Arrange every line of the material below as a Markdown table with the columns "Row" and "Text," numbering the rows and skipping blank lines. Leave the pictures out.
※ ※ ※
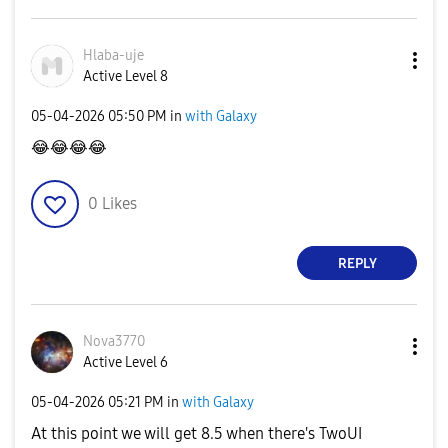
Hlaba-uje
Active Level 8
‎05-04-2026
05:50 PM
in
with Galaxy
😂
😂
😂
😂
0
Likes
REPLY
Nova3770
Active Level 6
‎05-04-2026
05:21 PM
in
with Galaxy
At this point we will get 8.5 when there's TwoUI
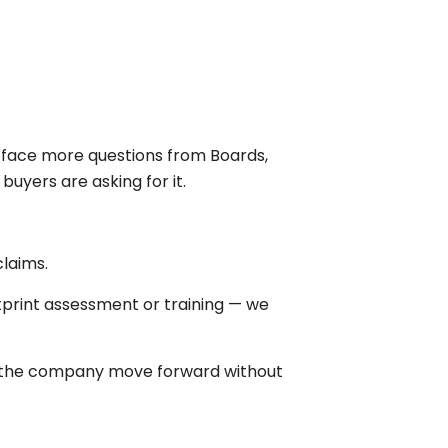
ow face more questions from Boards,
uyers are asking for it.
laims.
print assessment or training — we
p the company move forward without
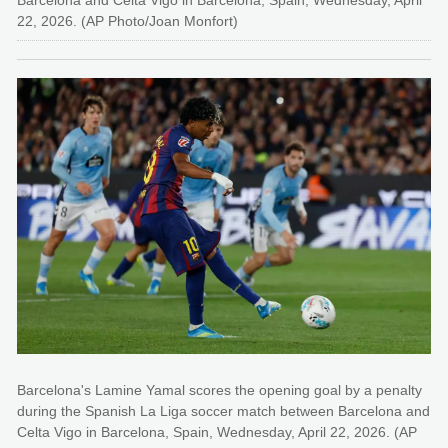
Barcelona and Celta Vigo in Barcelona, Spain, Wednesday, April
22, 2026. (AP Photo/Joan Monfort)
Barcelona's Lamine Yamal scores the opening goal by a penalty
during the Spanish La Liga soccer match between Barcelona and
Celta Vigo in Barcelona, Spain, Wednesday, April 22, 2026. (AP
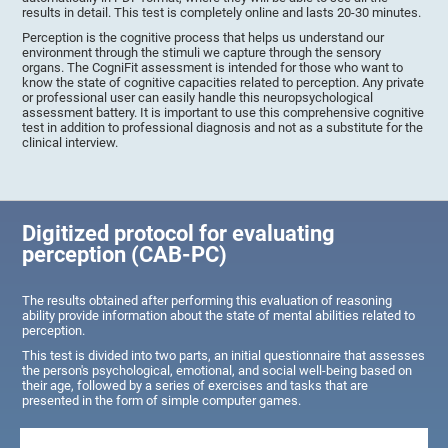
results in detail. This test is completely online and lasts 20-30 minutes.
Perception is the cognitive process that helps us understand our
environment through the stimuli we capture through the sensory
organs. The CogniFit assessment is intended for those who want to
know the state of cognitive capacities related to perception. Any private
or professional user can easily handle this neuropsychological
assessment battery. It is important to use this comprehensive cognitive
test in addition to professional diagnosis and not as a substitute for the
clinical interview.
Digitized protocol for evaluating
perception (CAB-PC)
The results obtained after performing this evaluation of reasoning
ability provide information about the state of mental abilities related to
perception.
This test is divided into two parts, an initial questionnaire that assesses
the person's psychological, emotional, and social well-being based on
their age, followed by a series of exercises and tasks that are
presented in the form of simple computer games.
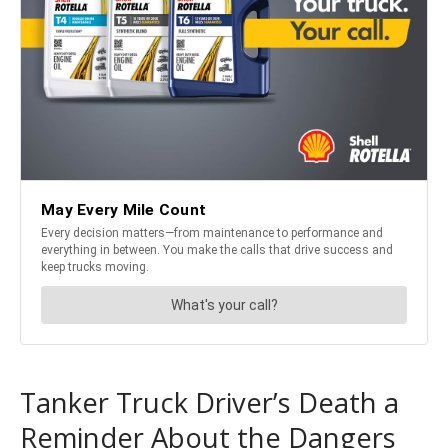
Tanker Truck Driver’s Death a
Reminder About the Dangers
※ ※ ※
_Answer for this exercise_
| Row | Text |
|---|---|
| 1 | Hlaba-uje |
| 2 | Active Level 8 |
| 3 | ‎05-04-2026 |
| 4 | 05:50 PM |
| 5 | in |
| 6 | with Galaxy |
| 7 | 😂 |
| 8 | 😂 |
| 9 | 😂 |
| 10 | 😂 |
| 11 | 0 |
| 12 | Likes |
| 13 | REPLY |
| 14 | Nova3770 |
| 15 | Active Level 6 |
| 16 | ‎05-04-2026 |
| 17 | 05:21 PM |
| 18 | in |
| 19 | with Galaxy |
| 20 | At this point we will get 8.5 when there's TwoUI |
| 21 | ow face more questions from Boards, |
| 22 | uyers are asking for it. |
| 23 | laims. |
| 24 | print assessment or training — we |
| 25 | p the company move forward without |
| 26 | Barcelona and Celta Vigo in Barcelona, Spain, Wednesday, April |
| 27 | 22, 2026. (AP Photo/Joan Monfort) |
| 28 | Barcelona's Lamine Yamal scores the opening goal by a penalty |
| 29 | during the Spanish La Liga soccer match between Barcelona and |
| 30 | Celta Vigo in Barcelona, Spain, Wednesday, April 22, 2026. (AP |
| 31 | results in detail. This test is completely online and lasts 20-30 minutes. |
| 32 | Perception is the cognitive process that helps us understand our |
| 33 | environment through the stimuli we capture through the sensory |
| 34 | organs. The CogniFit assessment is intended for those who want to |
| 35 | know the state of cognitive capacities related to perception. Any private |
| 36 | or professional user can easily handle this neuropsychological |
| 37 | assessment battery. It is important to use this comprehensive cognitive |
| 38 | test in addition to professional diagnosis and not as a substitute for the |
| 39 | clinical interview. |
| 40 | Digitized protocol for evaluating |
| 41 | perception (CAB-PC) |
| 42 | The results obtained after performing this evaluation of reasoning |
| 43 | ability provide information about the state of mental abilities related to |
| 44 | perception. |
| 45 | This test is divided into two parts, an initial questionnaire that assesses |
| 46 | the person's psychological, emotional, and social well-being based on |
| 47 | their age, followed by a series of exercises and tasks that are |
| 48 | presented in the form of simple computer games. |
| 49 | Tanker Truck Driver’s Death a |
| 50 | Reminder About the Dangers |